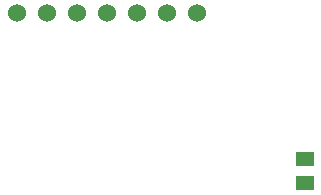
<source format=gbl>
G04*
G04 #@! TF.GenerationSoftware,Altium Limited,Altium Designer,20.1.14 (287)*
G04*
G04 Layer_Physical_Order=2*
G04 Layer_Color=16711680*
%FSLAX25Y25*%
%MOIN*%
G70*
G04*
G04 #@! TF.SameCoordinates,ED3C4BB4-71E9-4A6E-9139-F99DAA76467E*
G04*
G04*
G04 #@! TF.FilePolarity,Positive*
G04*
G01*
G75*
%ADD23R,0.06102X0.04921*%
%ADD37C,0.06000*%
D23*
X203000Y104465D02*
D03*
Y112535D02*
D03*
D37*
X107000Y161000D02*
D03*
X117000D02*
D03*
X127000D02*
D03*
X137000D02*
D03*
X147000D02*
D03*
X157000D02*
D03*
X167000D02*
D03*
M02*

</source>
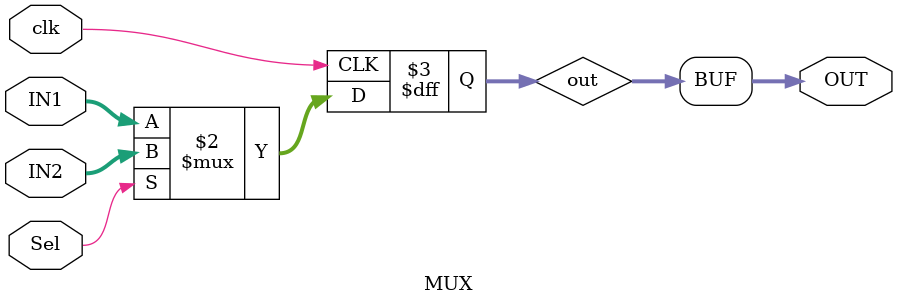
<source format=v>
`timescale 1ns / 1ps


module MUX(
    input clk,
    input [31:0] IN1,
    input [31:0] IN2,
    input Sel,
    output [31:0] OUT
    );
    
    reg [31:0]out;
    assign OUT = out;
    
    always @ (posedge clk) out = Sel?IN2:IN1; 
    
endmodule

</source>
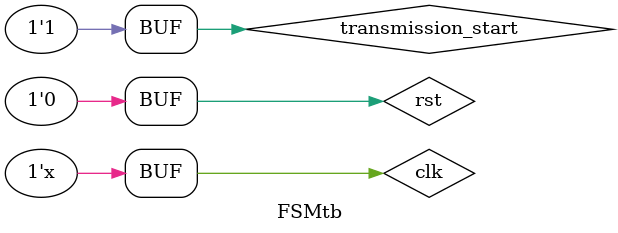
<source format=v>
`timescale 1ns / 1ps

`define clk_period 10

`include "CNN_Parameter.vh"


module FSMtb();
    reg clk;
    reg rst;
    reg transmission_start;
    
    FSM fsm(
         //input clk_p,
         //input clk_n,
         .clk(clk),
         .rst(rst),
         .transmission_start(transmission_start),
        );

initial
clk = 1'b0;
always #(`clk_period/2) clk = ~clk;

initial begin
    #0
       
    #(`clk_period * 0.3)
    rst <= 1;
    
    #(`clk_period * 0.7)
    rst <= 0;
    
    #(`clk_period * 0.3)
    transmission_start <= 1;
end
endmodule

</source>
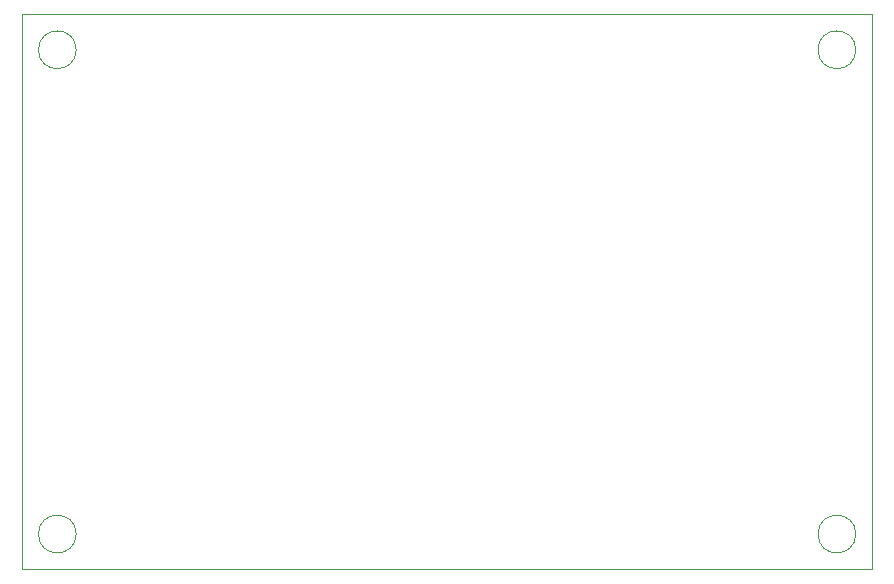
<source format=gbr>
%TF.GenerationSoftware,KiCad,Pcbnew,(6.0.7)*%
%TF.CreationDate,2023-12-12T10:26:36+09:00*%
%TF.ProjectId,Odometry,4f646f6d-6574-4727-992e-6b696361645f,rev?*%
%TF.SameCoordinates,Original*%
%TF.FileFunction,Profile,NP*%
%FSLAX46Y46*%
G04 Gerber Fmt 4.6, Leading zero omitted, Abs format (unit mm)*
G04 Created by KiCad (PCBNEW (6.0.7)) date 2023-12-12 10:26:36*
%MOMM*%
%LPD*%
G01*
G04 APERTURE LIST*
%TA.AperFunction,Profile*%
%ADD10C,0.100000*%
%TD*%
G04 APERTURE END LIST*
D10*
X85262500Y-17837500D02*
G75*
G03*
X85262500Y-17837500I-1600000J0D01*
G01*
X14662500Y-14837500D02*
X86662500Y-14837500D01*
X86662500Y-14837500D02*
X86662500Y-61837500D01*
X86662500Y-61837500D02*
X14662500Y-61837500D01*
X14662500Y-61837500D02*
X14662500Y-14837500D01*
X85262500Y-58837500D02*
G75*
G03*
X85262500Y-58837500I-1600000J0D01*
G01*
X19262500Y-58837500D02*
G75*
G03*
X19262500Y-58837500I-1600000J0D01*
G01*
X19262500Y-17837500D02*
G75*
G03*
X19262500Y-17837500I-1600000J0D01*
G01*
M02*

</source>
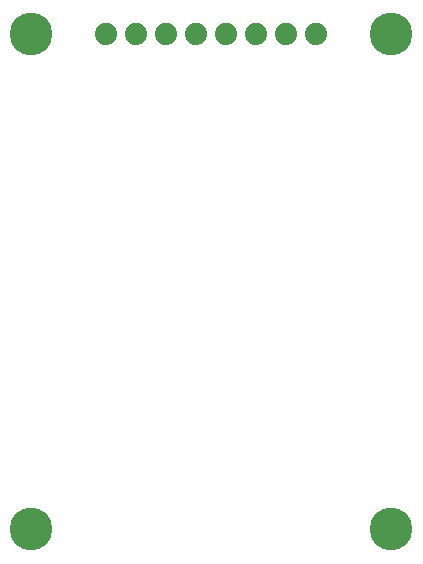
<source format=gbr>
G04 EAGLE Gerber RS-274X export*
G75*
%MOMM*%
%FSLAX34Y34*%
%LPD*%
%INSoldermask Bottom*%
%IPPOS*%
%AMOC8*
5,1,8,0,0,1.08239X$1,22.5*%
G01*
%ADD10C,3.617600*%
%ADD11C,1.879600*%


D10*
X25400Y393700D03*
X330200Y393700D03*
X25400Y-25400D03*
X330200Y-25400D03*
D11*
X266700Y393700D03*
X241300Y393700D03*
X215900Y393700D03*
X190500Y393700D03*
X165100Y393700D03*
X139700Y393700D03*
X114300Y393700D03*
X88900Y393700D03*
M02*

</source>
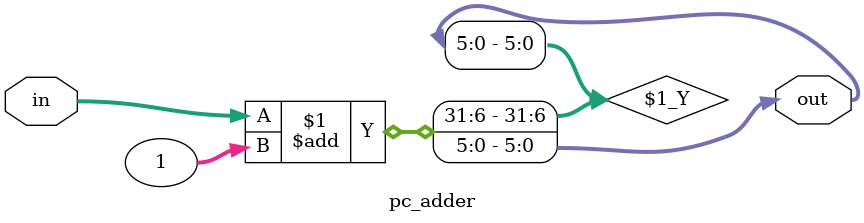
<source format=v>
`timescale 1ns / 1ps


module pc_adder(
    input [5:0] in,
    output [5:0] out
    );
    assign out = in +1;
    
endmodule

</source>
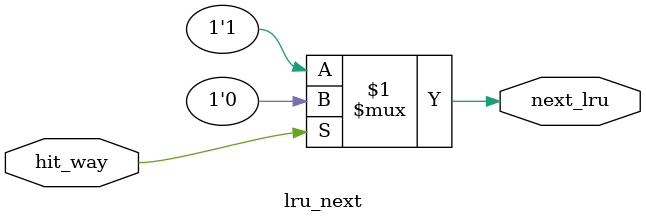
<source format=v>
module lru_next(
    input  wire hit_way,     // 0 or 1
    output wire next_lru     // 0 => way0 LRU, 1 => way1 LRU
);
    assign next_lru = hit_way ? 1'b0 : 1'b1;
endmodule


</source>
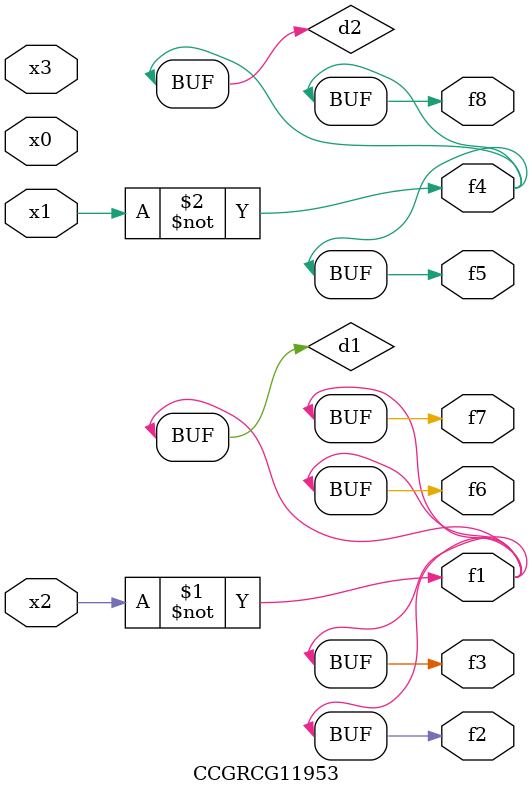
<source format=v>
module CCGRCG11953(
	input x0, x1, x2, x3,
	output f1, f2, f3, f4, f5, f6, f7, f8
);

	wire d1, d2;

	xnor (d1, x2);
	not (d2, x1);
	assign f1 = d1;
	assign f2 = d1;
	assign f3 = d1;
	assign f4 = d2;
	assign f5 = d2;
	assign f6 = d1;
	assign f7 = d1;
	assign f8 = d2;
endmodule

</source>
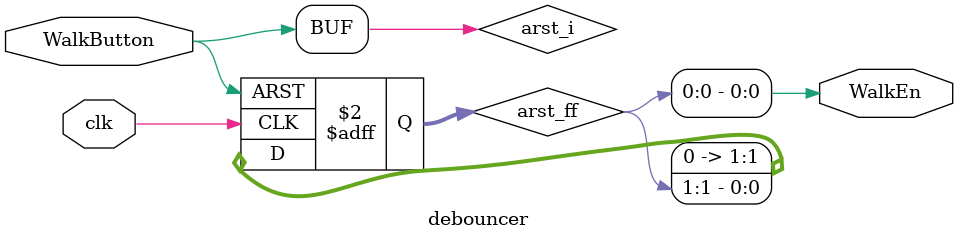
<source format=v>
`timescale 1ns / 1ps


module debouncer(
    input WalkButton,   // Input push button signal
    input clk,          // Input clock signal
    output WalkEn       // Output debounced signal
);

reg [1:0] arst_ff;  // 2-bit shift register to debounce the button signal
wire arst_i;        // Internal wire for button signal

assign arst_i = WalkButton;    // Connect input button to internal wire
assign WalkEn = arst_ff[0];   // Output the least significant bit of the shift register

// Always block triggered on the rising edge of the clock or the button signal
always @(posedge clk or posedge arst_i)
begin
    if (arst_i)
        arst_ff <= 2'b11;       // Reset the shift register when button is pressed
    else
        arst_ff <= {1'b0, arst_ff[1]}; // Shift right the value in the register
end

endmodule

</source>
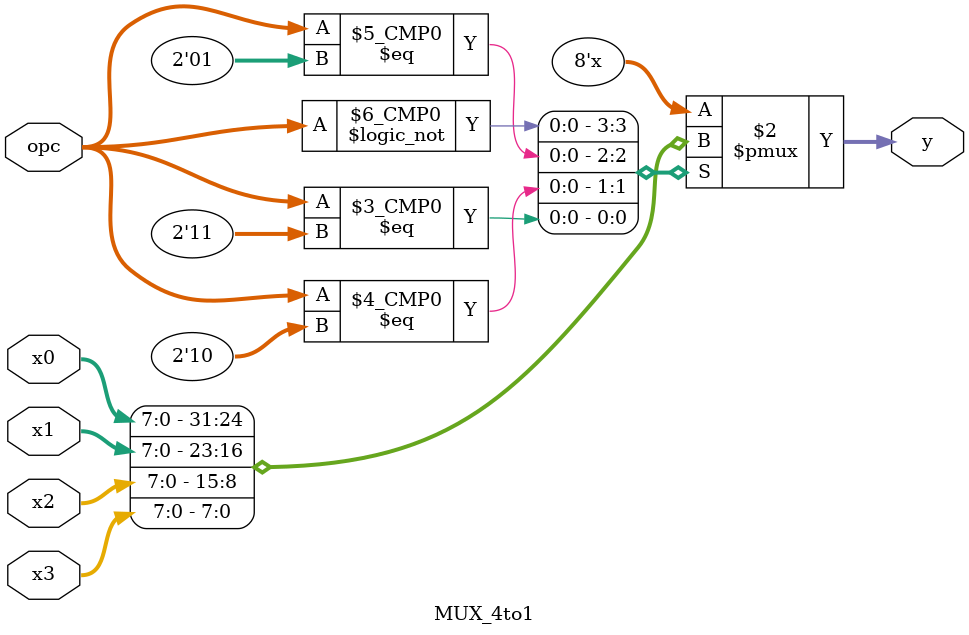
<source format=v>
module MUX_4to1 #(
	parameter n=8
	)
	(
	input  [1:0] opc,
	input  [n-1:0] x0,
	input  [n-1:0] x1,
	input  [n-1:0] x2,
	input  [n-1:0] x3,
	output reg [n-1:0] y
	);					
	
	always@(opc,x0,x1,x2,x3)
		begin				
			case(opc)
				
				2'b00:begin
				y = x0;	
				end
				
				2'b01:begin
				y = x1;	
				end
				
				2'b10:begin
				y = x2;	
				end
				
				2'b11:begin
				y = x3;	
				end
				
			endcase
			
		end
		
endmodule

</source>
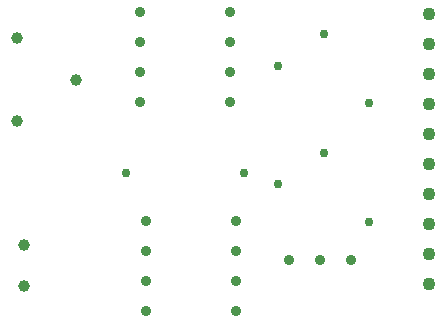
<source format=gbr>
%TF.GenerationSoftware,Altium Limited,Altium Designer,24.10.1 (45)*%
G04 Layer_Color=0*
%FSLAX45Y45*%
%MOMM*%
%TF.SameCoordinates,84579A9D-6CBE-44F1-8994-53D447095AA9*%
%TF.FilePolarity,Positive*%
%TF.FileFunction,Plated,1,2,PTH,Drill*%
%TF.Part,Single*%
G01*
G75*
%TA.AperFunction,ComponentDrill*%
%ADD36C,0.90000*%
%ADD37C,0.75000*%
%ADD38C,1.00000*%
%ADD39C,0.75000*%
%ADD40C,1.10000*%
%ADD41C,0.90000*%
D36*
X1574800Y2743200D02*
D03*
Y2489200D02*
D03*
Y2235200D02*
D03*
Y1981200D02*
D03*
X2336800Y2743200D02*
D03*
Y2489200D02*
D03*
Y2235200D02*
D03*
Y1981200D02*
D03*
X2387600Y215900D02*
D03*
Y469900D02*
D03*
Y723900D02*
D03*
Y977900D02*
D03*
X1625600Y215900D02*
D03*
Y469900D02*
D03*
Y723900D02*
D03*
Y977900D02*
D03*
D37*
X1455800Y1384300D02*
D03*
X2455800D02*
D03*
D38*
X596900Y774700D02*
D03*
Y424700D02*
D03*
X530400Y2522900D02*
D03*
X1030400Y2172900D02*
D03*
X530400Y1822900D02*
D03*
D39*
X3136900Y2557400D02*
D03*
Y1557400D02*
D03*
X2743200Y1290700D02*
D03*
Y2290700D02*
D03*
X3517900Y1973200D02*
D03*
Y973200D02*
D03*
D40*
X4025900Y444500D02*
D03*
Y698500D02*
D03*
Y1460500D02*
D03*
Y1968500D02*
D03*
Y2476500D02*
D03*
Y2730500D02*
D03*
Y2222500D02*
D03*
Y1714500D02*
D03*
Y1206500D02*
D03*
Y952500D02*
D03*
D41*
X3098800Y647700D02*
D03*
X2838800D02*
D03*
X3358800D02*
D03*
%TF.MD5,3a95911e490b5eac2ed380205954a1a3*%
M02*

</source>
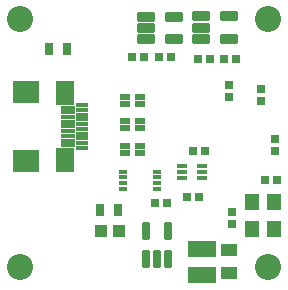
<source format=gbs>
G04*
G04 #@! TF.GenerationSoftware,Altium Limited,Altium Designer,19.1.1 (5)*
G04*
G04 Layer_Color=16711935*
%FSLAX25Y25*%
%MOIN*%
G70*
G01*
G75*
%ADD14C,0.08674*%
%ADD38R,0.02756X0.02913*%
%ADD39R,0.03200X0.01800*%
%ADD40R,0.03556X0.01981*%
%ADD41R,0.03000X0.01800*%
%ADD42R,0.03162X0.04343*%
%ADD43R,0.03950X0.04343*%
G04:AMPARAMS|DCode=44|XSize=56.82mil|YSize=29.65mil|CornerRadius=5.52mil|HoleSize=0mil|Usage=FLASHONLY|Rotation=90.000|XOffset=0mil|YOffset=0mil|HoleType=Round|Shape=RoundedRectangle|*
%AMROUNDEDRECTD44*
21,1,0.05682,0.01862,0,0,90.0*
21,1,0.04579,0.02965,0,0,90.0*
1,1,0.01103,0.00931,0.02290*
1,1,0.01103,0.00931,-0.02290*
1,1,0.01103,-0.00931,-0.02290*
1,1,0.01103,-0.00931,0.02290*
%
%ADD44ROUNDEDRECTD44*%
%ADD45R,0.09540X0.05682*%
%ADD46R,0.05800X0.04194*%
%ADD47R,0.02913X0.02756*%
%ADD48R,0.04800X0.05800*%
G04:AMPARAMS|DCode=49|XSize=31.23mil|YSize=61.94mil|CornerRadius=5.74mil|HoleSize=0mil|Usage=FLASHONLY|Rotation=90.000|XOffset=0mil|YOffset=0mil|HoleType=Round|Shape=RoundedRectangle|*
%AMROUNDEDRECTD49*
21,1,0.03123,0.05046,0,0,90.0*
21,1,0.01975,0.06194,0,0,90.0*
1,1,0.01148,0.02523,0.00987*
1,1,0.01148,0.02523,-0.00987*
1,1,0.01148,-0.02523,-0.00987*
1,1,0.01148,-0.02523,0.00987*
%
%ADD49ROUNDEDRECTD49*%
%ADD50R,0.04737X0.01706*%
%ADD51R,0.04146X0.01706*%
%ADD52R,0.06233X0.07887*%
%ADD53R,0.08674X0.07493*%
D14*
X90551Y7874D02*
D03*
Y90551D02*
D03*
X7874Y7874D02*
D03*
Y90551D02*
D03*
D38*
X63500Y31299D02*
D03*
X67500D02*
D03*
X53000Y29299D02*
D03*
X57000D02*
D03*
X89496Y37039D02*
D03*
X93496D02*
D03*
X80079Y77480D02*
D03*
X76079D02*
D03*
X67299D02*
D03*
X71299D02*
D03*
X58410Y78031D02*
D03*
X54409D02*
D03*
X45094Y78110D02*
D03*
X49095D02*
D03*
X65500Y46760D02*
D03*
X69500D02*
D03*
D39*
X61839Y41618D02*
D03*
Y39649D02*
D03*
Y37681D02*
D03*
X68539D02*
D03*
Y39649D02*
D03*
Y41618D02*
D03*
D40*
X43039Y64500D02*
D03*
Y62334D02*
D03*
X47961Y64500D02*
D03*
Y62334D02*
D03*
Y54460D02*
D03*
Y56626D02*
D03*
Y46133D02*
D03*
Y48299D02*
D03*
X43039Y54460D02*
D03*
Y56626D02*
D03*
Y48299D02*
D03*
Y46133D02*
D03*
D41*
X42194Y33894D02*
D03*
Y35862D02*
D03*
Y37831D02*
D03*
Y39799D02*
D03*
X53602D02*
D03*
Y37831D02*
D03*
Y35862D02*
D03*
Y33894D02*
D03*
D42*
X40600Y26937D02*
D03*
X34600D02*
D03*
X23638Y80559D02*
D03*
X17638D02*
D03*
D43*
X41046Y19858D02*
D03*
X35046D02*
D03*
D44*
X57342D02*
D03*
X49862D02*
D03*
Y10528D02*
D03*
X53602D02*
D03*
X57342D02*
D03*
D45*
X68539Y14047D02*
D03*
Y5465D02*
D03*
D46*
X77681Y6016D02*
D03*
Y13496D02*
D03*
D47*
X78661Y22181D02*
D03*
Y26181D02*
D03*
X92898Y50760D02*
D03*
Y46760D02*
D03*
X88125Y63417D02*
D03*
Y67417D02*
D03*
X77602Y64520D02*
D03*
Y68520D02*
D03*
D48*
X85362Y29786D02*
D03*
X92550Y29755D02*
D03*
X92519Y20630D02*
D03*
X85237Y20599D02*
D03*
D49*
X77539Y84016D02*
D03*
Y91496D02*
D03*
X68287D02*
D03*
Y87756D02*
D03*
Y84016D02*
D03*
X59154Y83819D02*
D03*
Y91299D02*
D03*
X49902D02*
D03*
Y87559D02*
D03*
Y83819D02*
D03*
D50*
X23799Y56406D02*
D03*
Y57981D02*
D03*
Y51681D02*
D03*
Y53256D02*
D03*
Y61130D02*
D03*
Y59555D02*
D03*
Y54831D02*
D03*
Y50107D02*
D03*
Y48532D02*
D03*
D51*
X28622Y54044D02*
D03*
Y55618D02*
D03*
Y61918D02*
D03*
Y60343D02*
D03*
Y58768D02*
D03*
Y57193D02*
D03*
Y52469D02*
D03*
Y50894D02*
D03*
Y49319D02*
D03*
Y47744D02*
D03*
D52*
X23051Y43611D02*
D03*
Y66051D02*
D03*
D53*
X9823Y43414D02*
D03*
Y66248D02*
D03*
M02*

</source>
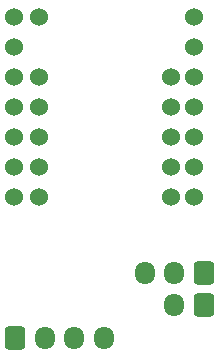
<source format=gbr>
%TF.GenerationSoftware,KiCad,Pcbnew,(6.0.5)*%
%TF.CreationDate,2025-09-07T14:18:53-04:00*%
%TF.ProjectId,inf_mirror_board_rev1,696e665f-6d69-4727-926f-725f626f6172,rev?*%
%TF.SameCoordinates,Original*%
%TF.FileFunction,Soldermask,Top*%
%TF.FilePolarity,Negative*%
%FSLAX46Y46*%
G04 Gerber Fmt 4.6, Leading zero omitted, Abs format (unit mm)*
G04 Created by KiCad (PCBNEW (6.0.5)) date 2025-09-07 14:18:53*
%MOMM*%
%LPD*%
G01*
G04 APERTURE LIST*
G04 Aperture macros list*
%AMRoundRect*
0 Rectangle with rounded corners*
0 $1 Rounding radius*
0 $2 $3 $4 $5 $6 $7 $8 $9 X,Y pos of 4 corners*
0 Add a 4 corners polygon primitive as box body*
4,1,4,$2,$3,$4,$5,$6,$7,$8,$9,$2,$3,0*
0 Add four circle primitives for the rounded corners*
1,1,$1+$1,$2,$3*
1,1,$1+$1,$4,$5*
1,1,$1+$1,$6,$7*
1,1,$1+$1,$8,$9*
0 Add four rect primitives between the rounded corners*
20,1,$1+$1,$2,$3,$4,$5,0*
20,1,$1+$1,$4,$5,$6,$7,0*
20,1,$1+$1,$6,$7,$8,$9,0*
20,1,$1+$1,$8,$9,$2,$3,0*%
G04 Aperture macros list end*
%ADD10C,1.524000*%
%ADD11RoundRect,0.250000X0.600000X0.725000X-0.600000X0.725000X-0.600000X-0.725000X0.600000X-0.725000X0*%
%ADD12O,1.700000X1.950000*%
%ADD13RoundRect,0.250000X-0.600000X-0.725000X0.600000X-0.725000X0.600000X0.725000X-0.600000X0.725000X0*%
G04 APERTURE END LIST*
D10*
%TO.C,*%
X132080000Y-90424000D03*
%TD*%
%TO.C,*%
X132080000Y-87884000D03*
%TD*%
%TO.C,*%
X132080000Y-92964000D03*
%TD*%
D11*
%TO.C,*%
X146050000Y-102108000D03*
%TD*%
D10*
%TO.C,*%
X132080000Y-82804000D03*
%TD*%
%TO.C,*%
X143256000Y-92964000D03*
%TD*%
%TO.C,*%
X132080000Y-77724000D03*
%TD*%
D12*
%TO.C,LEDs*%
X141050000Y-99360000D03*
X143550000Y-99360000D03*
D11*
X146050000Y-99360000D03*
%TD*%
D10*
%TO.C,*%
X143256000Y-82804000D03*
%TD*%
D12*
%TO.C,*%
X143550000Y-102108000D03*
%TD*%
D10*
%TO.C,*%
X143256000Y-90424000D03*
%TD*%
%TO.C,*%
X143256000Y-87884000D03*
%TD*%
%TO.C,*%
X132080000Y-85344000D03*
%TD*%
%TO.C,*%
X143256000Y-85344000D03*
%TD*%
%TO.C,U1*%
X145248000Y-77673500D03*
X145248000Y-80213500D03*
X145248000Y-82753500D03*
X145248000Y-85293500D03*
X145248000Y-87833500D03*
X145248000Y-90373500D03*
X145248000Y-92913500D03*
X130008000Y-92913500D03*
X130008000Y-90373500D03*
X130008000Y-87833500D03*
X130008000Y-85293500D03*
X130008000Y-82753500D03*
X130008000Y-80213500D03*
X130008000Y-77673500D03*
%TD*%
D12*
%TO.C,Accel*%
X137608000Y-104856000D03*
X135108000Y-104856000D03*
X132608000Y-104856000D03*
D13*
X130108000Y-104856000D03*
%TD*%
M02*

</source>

··········

Exercise: Print only the lines from the first line of the data above through the one containing "assign OUT = out;", exactly as they are, with pictures omitted.

Task result:
<source format=gbl>
G04*
G04 #@! TF.GenerationSoftware,Altium Limited,Altium Designer,20.1.14 (287)*
G04*
G04 Layer_Physical_Order=2*
G04 Layer_Color=16711680*
%FSLAX25Y25*%
%MOIN*%
G70*
G04*
G04 #@! TF.SameCoordinates,ED3C4BB4-71E9-4A6E-9139-F99DAA76467E*
G04*
G04*
G04 #@! TF.FilePolarity,Positive*
G04*
G01*
G75*
%ADD23R,0.06102X0.04921*%
%ADD37C,0.06000*%
D23*
X203000Y104465D02*
D03*
Y112535D02*
D03*
D37*
X107000Y161000D02*
D03*
X117000D02*
D03*
X127000D02*
D03*
X137000D02*
D03*
X147000D02*
D03*
X157000D02*
D03*
X167000D02*
D03*
M02*

</source>
<source format=v>
`timescale 1ns / 1ps


module MUX(
    input clk,
    input [31:0] IN1,
    input [31:0] IN2,
    input Sel,
    output [31:0] OUT
    );
    
    reg [31:0]out;
    assign OUT = out;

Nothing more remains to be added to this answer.